Identifiability-Guaranteed Simplex-Structured Post-Nonlinear Mixture
Learning via Autoencoder
- URL: http://arxiv.org/abs/2106.09070v1
- Date: Wed, 16 Jun 2021 18:20:58 GMT
- Title: Identifiability-Guaranteed Simplex-Structured Post-Nonlinear Mixture
Learning via Autoencoder
- Authors: Qi Lyu and Xiao Fu
- Abstract summary: This work focuses on the problem of unraveling nonlinearly mixed latent components in an unsupervised manner.
The latent components are assumed to reside in the probability simplex, and are transformed by an unknown post-nonlinear mixing system.
This problem finds various applications in signal and data analytics, e.g., nonlinear hyperspectral unmixing, image embedding, and nonlinear clustering.
- Score: 9.769870656657522
- License: http://creativecommons.org/licenses/by/4.0/
- Abstract: This work focuses on the problem of unraveling nonlinearly mixed latent
components in an unsupervised manner. The latent components are assumed to
reside in the probability simplex, and are transformed by an unknown
post-nonlinear mixing system. This problem finds various applications in signal
and data analytics, e.g., nonlinear hyperspectral unmixing, image embedding,
and nonlinear clustering. Linear mixture learning problems are already
ill-posed, as identifiability of the target latent components is hard to
establish in general. With unknown nonlinearity involved, the problem is even
more challenging. Prior work offered a function equation-based formulation for
provable latent component identification. However, the identifiability
conditions are somewhat stringent and unrealistic. In addition, the
identifiability analysis is based on the infinite sample (i.e., population)

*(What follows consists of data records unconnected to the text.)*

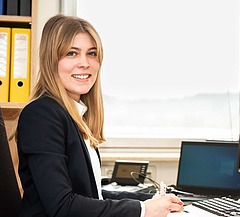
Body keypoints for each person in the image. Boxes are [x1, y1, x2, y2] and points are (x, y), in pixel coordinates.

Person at [16, 14, 183, 217]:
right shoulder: (42, 115)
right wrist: (143, 210)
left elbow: (91, 194)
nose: (85, 63)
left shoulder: (74, 115)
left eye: (92, 54)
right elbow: (62, 206)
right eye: (71, 53)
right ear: (51, 60)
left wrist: (148, 201)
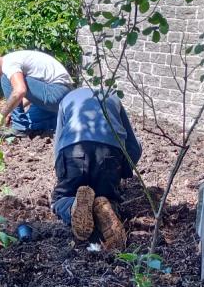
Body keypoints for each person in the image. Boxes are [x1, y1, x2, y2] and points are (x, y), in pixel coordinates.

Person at [50, 87, 142, 251]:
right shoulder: (112, 97)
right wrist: (123, 171)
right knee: (108, 197)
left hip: (73, 149)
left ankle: (72, 205)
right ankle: (105, 206)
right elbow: (133, 147)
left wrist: (62, 173)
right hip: (110, 151)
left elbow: (58, 144)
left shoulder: (66, 100)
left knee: (61, 198)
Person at [0, 50, 74, 137]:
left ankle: (19, 127)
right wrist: (10, 110)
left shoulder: (9, 66)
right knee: (31, 123)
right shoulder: (10, 59)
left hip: (56, 92)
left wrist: (1, 114)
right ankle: (60, 119)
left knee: (5, 78)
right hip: (61, 97)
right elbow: (33, 92)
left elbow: (20, 90)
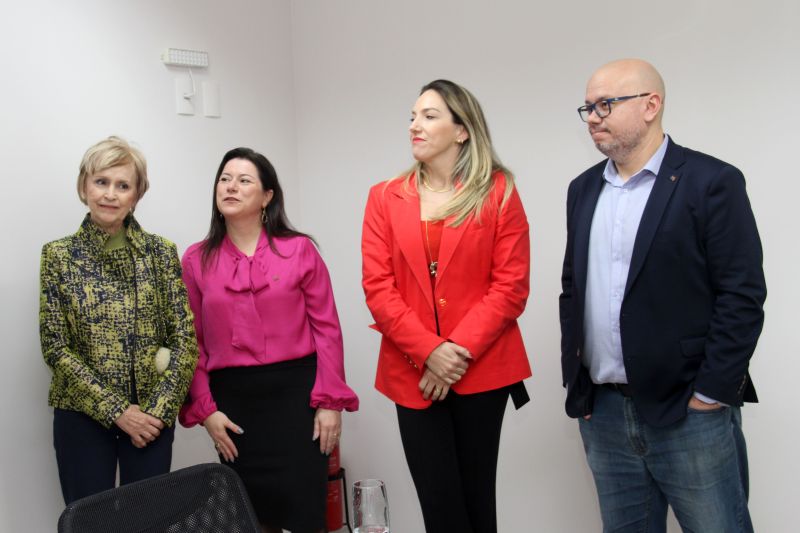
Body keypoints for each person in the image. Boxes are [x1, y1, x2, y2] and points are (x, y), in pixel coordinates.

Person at [560, 58, 766, 532]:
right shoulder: (583, 189)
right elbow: (574, 289)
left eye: (605, 105)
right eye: (588, 107)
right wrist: (579, 387)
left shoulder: (711, 181)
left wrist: (711, 394)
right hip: (605, 413)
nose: (592, 117)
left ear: (651, 105)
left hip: (689, 412)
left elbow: (742, 294)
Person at [361, 79, 531, 533]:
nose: (414, 125)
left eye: (429, 116)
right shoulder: (384, 196)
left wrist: (452, 354)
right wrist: (428, 352)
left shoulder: (499, 191)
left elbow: (511, 286)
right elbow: (378, 288)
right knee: (440, 508)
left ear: (462, 130)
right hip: (411, 371)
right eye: (412, 117)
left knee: (478, 504)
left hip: (482, 369)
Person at [179, 147, 358, 533]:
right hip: (235, 407)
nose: (230, 187)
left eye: (244, 181)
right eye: (225, 179)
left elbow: (327, 329)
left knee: (308, 518)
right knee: (252, 519)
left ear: (267, 196)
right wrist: (207, 411)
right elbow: (191, 344)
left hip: (298, 401)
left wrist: (330, 403)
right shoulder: (195, 260)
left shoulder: (299, 249)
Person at [39, 136, 198, 504]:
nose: (110, 194)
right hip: (81, 415)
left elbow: (185, 340)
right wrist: (117, 411)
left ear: (136, 194)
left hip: (150, 419)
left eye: (123, 185)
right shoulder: (58, 256)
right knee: (88, 522)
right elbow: (55, 347)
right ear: (84, 187)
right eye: (101, 182)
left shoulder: (161, 253)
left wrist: (157, 412)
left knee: (147, 522)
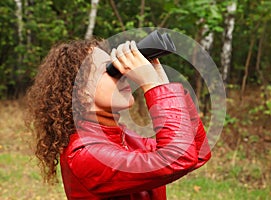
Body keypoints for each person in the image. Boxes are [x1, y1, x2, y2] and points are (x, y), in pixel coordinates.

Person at [25, 38, 211, 200]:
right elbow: (179, 158)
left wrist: (162, 82)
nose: (123, 75)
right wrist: (152, 85)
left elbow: (197, 153)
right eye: (110, 70)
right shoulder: (85, 154)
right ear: (81, 93)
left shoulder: (124, 138)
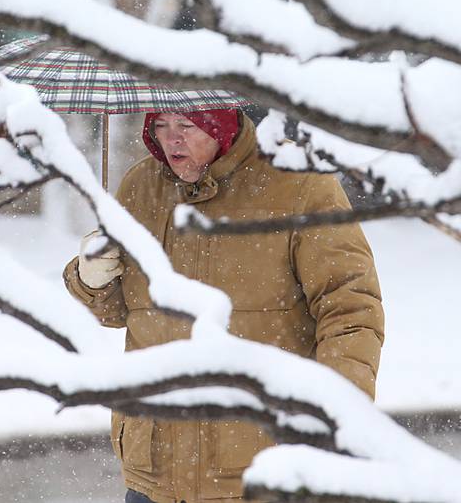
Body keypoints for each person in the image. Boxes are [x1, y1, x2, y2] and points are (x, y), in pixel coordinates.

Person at [63, 108, 384, 503]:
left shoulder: (299, 186)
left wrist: (338, 417)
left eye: (185, 125)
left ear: (222, 123)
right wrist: (89, 278)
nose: (171, 140)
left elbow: (350, 311)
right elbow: (123, 312)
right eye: (160, 126)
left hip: (260, 467)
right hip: (153, 473)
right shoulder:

case, while the understanding for practical finite sample cases has been
elusive. Moreover, the algorithm in the prior work trades model expressiveness
with computational convenience, which often hinders the learning performance.

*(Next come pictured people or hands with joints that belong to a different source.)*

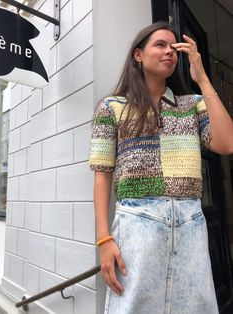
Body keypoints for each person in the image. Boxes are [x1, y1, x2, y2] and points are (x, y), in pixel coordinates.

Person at [89, 21, 233, 314]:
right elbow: (102, 176)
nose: (170, 51)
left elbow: (226, 143)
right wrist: (104, 239)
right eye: (160, 45)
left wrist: (202, 78)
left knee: (195, 307)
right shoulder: (112, 108)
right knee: (132, 307)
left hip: (190, 222)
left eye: (174, 48)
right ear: (138, 55)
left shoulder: (192, 104)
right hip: (136, 223)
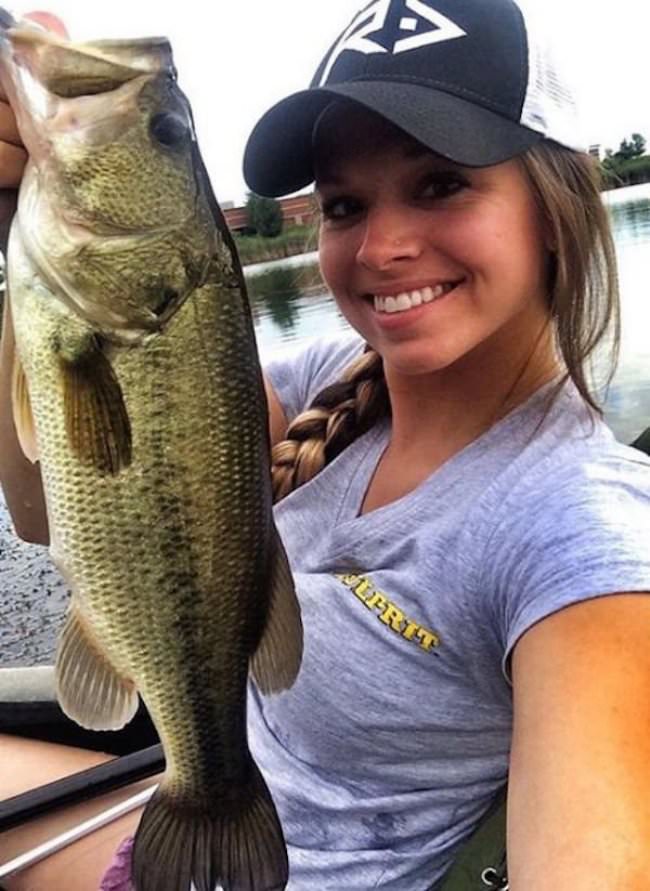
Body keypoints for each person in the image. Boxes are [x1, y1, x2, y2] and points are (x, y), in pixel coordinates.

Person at [1, 1, 650, 889]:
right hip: (191, 823)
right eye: (345, 203)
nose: (381, 246)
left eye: (439, 184)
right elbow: (54, 509)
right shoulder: (324, 383)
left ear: (554, 200)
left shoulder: (580, 536)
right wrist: (20, 220)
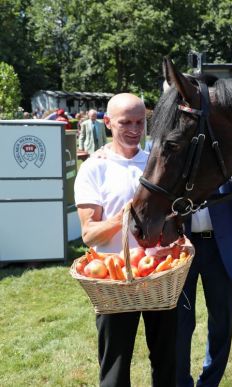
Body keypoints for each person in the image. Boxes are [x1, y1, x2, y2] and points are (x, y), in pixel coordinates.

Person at [74, 93, 176, 386]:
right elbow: (89, 233)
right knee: (115, 367)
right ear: (107, 123)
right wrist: (123, 219)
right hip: (114, 280)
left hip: (159, 277)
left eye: (140, 122)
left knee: (167, 361)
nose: (134, 129)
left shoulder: (157, 164)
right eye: (125, 122)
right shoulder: (95, 167)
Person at [175, 166, 232, 387]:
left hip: (222, 248)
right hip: (182, 246)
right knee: (179, 323)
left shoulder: (226, 143)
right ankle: (181, 382)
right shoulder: (179, 144)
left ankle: (209, 383)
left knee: (221, 322)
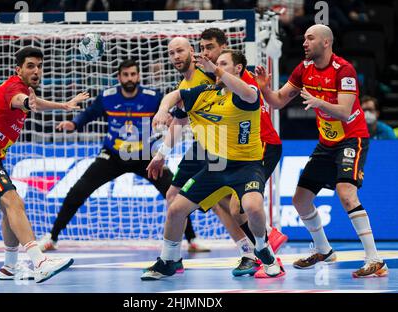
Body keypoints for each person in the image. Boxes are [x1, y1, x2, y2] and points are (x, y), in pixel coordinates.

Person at [148, 30, 288, 277]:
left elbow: (247, 91)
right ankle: (170, 259)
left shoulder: (232, 80)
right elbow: (179, 114)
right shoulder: (201, 87)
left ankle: (258, 248)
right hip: (213, 150)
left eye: (210, 48)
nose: (207, 54)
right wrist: (161, 146)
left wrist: (217, 69)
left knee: (241, 207)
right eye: (171, 52)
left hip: (252, 150)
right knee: (174, 199)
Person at [255, 24, 388, 278]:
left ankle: (375, 260)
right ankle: (324, 250)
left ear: (326, 42)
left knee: (346, 193)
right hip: (326, 143)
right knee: (300, 199)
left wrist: (319, 102)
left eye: (310, 38)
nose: (304, 43)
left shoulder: (344, 70)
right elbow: (279, 101)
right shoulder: (303, 69)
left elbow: (345, 110)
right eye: (304, 38)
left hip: (352, 139)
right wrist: (264, 89)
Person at [37, 59, 206, 256]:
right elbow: (90, 113)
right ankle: (52, 237)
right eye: (125, 75)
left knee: (174, 194)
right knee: (78, 190)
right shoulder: (108, 97)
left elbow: (174, 112)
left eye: (133, 74)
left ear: (138, 76)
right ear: (119, 77)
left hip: (145, 156)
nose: (130, 78)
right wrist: (74, 124)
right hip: (113, 155)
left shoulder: (152, 98)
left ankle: (192, 239)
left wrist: (169, 116)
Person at [0, 46, 84, 283]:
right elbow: (21, 100)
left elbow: (35, 102)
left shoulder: (25, 89)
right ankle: (40, 261)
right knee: (14, 202)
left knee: (9, 208)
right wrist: (27, 102)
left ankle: (9, 267)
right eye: (30, 66)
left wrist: (63, 106)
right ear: (19, 69)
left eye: (39, 66)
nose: (36, 70)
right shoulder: (14, 88)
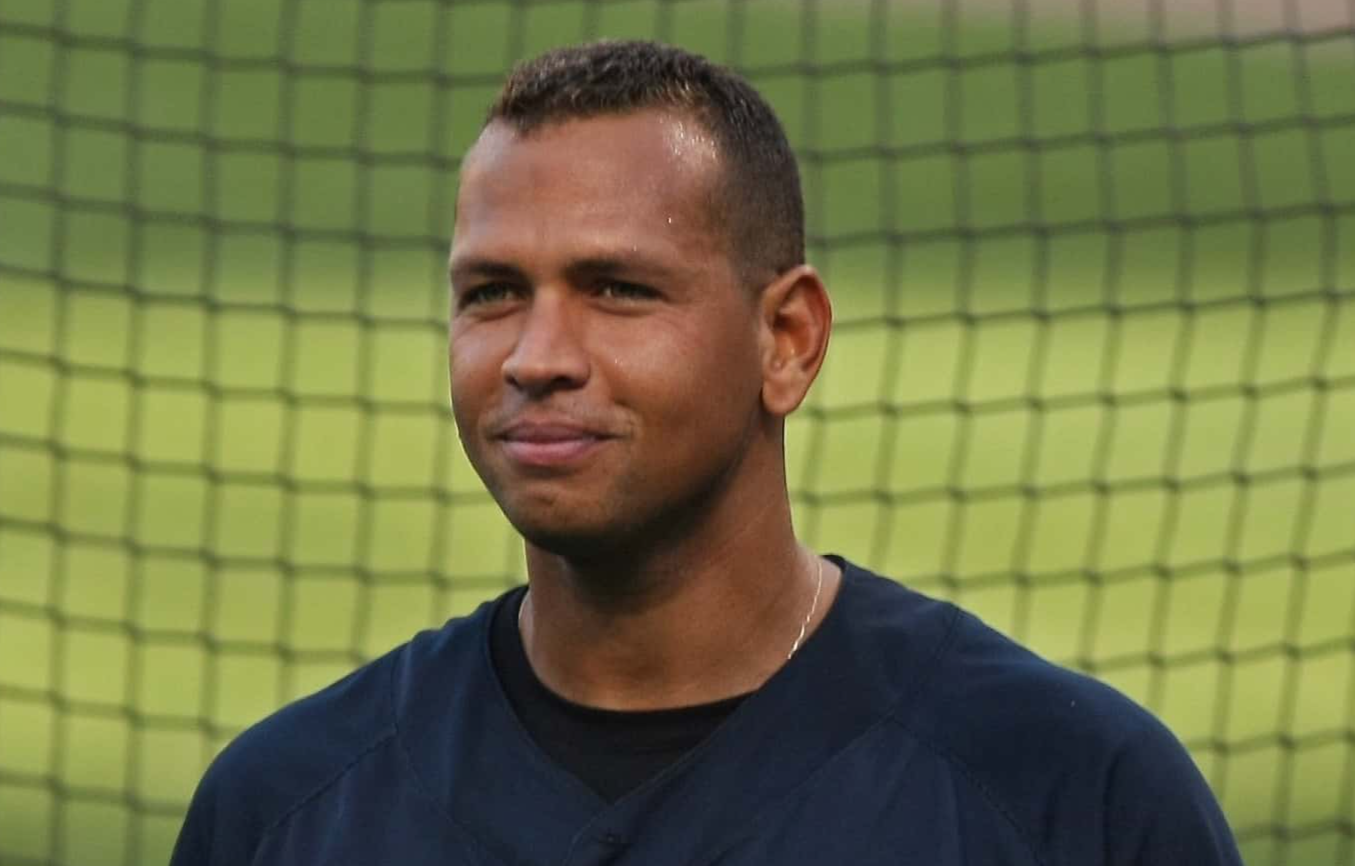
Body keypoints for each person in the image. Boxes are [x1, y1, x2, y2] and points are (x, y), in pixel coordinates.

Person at [170, 40, 1241, 865]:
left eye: (617, 289)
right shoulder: (288, 808)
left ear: (787, 341)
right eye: (490, 293)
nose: (536, 355)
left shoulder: (1067, 795)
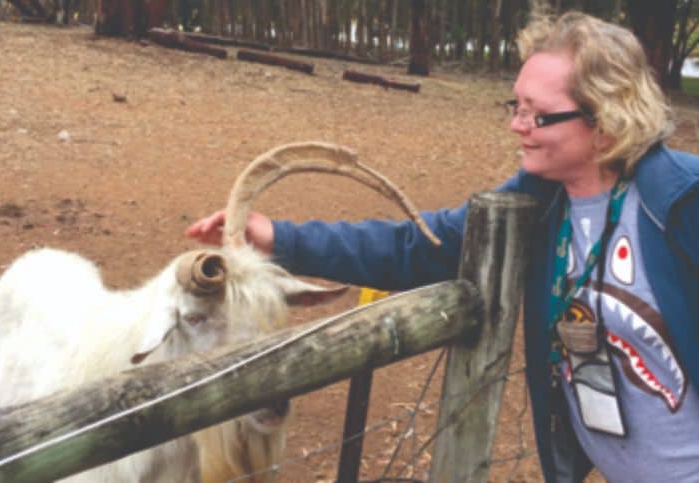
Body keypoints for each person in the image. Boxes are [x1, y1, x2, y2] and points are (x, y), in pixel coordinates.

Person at [187, 11, 699, 483]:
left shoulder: (681, 201)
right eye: (514, 106)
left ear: (606, 118)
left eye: (537, 115)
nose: (515, 125)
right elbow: (417, 247)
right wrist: (280, 238)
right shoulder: (537, 200)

Our contribution is threefold. First, new identifiability conditions are
derived under largely relaxed assumptions. Second, comprehensive sample
complexity results are presented -- which are the first of the kind. Third, a
constrained autoencoder-based algorithmic framework is proposed for
implementation, which effectively circumvents the challenges in the existing
algorithm. Synthetic and real experiments corroborate our theoretical analyses.